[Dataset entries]

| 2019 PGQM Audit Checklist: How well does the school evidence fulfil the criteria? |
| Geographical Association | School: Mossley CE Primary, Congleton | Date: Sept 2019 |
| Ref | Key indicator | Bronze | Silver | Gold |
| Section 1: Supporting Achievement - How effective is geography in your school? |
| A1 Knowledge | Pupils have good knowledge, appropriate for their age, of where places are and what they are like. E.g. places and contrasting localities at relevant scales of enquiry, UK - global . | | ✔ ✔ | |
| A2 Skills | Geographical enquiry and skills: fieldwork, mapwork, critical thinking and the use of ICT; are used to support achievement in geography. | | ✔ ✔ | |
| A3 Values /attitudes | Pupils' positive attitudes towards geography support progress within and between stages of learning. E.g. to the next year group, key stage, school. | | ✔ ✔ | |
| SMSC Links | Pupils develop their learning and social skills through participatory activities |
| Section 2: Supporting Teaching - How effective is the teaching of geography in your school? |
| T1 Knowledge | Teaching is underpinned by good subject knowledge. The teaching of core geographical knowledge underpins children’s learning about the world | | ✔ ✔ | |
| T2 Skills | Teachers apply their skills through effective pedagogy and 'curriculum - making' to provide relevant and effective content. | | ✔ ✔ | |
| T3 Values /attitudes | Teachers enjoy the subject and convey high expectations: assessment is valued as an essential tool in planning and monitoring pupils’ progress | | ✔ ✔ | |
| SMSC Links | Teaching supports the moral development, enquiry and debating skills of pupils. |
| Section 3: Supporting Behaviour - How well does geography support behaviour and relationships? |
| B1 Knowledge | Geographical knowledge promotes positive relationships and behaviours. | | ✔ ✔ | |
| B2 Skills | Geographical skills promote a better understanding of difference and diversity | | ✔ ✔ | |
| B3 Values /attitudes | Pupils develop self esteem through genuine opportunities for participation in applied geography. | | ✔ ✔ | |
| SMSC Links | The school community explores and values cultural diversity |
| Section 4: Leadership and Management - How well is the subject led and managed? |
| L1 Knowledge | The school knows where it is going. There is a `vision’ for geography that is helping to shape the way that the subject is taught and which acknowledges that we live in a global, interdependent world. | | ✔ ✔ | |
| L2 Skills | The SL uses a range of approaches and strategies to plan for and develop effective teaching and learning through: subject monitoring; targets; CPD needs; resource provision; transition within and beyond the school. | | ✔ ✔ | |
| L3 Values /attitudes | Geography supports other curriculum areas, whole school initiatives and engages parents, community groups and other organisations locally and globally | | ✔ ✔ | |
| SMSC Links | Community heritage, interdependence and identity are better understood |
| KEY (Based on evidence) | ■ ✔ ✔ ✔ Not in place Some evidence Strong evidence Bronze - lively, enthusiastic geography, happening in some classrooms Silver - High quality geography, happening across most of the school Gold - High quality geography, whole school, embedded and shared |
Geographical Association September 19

» **Your instructions**
Please reproduce exactly the lines from the first one of the records above through the line containing "is geography in your school? |", both included, and nothing else.

» **Result**
| 2019 PGQM Audit Checklist: How well does the school evidence fulfil the criteria? |
| Geographical Association | School: Mossley CE Primary, Congleton | Date: Sept 2019 |
| Ref | Key indicator | Bronze | Silver | Gold |
| Section 1: Supporting Achievement - How effective is geography in your school? |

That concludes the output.